Because the problems are mounting. Two months ago I joined the AOD Partnership of Marathon County. It's a sort of committee of local health and law enforcement agencies attempting to pushback against the growing drug, alcohol, and prostitution problems in the area. The partnership includes representatives from the Health Care Center, the Police department, Americorps, and of course the Salvation Army, whom I represent. I just love seeing different organizations working together for a common goal. I'm not sure why, maybe my obsession with war movies like Braveheart, UNITE THE CLANS. Who could say for sure.
But if there is one thing I've learned from my interactions with the AOD Partnership, and the trainings and committees, it's this: Public agencies can't do much more than educate the public and warn against the possible consequences. That's just not much. I remember at one of the training seminars I asked the question to the police officers running the training, "You talk about all these drug problems one by one, I guess I'm wondering, what's the solution?" And they didn't know. But do you know what I was thinking? I know the solution.
I leaned over to my boss Director Wilson and I whispered, "The solution is Jesus."
And he smiled and whispered, "Yeah, but nobody here wants to hear that."
He's so right. They don't want to hear it. And public agencies utterly refuse to cross into moral territory, because it could generate terrible controversy. They can't deal with the sinful heart of man. And that's exactly where the churches in the area need to come in. They've got to join together in a union and get into the community, and introduce people to Jesus Christ. That's the whole idea of it, and if it can be done then the drug, alcohol, and prostitution problems will diminish. Without the churches influence those problems will expand exponentially, they can't be educated away or arrested away, or legislated away.
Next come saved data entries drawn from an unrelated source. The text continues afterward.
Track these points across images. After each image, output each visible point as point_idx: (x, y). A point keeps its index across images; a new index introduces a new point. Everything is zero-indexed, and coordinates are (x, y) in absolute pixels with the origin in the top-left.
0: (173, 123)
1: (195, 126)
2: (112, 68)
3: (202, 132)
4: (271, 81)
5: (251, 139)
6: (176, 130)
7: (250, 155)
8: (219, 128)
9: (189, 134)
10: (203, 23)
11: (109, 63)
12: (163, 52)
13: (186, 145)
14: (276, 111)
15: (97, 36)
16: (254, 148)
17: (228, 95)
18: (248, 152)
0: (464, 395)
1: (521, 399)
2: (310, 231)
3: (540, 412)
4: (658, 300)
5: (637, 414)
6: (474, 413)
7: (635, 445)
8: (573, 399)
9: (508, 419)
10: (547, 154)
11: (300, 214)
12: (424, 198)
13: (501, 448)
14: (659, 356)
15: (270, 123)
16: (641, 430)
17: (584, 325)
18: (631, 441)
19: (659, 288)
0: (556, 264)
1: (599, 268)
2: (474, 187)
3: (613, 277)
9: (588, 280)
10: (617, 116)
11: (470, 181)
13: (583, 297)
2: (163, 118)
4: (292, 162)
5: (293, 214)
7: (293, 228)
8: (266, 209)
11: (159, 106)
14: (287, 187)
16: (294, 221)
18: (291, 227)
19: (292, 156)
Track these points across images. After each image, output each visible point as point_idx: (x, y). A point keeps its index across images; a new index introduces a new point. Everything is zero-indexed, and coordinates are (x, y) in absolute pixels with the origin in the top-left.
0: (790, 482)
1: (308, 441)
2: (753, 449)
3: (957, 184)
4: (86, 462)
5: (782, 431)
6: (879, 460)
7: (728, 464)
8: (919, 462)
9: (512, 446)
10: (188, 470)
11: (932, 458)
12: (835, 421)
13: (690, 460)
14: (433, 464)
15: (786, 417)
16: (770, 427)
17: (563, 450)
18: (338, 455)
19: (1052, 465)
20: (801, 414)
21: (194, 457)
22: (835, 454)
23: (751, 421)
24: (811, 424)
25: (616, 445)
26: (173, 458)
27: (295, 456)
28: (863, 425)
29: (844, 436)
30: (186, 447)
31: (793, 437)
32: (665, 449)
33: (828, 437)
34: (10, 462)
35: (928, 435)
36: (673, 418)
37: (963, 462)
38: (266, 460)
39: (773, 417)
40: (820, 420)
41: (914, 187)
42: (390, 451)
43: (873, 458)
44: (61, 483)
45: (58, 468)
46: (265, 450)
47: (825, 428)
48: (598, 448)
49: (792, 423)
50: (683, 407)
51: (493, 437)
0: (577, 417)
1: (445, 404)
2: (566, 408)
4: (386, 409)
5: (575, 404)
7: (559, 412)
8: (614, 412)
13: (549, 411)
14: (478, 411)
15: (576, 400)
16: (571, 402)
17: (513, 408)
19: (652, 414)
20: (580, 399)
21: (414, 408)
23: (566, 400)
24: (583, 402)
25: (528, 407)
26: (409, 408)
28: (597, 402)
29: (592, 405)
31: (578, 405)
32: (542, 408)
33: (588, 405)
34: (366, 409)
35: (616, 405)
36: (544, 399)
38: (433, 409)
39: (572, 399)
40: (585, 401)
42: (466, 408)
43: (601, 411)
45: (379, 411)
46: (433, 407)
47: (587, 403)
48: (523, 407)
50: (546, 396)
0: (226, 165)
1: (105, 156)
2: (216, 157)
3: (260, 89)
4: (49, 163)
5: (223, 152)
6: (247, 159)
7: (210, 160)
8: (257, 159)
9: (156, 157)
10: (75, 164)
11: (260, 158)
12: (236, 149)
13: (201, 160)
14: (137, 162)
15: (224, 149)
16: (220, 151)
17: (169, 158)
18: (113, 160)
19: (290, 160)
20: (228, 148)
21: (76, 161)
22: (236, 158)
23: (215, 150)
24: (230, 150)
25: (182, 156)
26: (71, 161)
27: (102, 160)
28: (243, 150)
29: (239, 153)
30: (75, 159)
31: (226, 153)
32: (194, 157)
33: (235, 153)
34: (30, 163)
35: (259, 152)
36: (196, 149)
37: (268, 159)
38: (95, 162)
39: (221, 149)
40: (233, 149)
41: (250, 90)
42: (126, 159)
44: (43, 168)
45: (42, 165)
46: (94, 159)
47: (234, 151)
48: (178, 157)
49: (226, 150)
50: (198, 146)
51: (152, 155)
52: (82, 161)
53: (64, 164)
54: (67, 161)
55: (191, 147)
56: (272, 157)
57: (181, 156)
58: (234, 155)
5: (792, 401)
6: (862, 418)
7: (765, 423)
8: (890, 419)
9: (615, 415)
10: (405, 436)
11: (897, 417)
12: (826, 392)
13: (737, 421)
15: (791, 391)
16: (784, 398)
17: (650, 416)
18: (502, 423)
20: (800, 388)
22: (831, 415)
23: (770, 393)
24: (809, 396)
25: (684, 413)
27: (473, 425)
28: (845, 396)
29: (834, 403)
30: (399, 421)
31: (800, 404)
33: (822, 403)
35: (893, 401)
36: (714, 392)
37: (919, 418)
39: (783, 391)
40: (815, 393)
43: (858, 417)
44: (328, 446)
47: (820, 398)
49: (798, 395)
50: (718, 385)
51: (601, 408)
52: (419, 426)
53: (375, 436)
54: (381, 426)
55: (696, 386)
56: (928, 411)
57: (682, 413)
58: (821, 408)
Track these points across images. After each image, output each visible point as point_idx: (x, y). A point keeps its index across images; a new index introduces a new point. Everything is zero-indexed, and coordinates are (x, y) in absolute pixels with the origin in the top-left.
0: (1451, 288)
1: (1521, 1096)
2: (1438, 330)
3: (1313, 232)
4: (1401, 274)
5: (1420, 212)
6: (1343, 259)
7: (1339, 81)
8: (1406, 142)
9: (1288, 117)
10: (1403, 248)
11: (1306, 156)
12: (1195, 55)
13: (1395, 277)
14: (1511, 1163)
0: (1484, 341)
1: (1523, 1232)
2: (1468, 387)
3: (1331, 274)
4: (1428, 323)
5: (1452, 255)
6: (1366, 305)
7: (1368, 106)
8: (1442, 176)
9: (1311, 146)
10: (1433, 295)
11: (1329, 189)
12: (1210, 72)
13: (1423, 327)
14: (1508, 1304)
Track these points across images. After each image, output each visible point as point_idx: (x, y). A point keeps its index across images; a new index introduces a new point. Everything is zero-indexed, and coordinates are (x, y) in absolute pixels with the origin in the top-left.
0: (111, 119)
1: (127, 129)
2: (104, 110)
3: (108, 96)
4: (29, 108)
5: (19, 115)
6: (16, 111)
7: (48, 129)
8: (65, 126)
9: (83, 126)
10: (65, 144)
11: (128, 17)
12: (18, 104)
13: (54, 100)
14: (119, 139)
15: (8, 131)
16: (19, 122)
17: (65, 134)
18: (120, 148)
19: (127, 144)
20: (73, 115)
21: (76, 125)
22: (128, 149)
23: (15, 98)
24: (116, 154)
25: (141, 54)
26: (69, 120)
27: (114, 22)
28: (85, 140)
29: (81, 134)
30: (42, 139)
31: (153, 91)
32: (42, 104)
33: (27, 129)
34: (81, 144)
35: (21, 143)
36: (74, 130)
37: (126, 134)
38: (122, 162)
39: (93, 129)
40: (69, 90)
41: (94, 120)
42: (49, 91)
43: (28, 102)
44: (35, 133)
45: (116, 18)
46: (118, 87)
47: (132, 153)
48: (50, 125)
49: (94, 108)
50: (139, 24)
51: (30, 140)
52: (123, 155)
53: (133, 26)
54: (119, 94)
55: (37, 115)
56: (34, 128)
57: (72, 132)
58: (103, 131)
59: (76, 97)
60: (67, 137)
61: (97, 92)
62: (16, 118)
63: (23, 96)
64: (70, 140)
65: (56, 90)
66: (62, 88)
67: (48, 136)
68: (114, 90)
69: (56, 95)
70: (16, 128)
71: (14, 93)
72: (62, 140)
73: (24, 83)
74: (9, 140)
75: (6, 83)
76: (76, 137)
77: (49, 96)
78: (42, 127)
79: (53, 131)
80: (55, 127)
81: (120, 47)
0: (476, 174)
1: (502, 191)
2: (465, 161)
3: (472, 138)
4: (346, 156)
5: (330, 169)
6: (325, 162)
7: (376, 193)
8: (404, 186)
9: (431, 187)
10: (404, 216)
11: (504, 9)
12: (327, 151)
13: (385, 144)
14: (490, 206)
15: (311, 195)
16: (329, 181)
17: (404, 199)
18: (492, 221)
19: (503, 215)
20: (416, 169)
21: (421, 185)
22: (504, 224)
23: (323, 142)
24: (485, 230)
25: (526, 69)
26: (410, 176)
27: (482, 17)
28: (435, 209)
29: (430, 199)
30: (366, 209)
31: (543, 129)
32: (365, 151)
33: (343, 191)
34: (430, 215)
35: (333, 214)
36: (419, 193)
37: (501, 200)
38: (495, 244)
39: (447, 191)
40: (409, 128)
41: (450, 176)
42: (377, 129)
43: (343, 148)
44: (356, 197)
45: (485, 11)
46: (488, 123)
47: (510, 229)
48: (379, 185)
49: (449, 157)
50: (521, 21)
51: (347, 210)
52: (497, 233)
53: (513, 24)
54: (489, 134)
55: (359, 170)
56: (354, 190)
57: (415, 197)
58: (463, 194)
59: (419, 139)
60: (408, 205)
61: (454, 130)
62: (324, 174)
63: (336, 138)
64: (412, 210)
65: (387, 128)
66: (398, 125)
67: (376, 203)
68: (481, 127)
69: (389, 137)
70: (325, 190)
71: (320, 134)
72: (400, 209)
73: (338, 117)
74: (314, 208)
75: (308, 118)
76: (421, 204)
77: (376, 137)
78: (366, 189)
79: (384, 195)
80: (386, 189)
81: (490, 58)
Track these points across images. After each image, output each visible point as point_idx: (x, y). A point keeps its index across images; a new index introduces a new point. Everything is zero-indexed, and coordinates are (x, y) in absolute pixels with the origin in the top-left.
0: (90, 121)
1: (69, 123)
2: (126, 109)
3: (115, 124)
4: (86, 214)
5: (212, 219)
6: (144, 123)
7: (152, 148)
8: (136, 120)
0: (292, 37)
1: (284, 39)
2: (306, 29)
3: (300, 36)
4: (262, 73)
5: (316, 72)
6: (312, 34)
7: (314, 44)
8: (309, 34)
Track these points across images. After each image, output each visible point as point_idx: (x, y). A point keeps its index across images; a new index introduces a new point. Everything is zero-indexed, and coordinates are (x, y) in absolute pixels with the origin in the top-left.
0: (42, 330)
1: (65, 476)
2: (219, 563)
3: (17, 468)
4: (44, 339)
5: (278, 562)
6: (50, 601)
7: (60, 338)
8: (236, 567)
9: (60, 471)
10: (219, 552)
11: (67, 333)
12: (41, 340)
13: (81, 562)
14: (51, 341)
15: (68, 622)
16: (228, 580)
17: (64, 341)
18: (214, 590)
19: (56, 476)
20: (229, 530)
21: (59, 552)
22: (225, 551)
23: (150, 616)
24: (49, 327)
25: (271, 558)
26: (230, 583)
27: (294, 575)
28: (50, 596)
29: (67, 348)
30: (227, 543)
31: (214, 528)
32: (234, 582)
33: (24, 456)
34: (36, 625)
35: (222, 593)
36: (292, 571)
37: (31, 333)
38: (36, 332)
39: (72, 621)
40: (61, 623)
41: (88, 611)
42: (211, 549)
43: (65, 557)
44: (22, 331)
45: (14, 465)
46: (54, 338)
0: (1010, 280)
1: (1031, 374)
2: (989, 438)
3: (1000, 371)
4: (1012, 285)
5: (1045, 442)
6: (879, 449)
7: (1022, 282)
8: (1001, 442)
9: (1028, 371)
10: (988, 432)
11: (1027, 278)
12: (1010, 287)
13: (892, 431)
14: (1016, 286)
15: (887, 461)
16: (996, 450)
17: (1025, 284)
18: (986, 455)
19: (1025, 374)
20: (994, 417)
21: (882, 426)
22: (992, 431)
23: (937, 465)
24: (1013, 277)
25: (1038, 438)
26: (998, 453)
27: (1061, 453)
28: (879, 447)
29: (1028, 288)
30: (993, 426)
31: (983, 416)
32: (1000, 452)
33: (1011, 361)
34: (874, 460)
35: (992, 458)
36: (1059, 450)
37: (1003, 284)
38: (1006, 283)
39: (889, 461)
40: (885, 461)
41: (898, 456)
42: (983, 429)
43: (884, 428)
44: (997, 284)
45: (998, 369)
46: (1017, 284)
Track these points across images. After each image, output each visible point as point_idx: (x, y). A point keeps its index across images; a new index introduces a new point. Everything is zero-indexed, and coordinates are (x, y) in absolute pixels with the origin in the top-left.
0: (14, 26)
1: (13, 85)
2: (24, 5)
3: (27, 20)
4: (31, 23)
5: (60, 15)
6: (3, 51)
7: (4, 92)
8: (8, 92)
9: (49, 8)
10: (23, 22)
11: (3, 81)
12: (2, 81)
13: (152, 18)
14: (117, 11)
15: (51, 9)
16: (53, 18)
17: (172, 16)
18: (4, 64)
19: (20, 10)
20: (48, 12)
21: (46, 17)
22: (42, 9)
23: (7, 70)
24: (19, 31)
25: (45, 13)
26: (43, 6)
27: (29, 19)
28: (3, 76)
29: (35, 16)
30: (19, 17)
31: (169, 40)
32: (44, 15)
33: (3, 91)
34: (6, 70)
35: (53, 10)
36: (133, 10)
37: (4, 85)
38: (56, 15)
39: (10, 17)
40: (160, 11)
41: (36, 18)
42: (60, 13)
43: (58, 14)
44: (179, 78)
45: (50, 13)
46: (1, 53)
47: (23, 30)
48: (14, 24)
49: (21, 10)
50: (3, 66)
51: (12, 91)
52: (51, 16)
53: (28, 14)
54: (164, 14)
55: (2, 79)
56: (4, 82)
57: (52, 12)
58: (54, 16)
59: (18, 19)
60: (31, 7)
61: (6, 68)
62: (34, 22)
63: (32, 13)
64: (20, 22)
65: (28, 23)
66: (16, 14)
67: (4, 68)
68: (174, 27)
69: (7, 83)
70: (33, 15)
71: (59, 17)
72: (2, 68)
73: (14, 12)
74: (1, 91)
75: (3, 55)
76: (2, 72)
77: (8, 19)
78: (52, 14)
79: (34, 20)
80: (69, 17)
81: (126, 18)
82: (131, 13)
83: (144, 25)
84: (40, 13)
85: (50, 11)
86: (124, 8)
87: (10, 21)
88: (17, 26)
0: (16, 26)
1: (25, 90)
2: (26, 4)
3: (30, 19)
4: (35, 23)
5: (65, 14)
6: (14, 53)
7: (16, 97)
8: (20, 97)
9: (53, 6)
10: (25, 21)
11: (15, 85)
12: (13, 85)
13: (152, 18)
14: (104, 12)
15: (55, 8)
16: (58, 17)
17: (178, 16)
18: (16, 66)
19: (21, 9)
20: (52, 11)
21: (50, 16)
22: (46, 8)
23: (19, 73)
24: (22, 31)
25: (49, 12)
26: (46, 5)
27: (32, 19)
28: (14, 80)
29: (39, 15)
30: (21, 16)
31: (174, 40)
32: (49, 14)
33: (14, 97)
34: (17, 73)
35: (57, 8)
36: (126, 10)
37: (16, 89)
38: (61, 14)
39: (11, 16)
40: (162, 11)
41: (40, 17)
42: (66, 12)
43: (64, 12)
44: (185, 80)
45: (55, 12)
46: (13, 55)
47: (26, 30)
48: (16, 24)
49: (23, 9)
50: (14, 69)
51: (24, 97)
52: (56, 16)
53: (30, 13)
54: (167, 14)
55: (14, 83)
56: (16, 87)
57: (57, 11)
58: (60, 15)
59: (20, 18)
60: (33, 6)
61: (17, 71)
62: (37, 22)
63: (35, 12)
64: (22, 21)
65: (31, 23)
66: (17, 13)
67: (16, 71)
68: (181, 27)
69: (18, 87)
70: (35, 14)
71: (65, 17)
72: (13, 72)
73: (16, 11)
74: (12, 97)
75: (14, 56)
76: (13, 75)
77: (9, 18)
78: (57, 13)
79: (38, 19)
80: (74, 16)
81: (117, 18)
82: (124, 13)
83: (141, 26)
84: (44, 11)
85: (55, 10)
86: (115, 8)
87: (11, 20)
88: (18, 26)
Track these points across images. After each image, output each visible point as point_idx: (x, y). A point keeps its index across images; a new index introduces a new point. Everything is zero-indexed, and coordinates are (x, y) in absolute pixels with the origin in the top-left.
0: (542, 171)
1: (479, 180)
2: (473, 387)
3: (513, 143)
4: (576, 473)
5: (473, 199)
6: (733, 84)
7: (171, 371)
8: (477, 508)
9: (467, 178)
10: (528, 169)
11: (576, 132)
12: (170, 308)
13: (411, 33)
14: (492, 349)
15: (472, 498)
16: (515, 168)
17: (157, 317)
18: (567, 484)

Only the churches can deal with the problem. And they have to, or the city will degrade. It already has degraded. But it can be reclaimed. It has to be.
Do the same in your communities, wherever you happen to be. Only the church can deal with moral rot and the consequences of it. Of course inflation and job loses are the underlying problems that are pushing more and more to drugs and alcohol. But those issues are secondary to the moral rot. Deal with the moral rot in the country, and hopefully the holiness will trickle upward into business leading to less corruption and less criminal behavior in major banking institutions and mega corporations.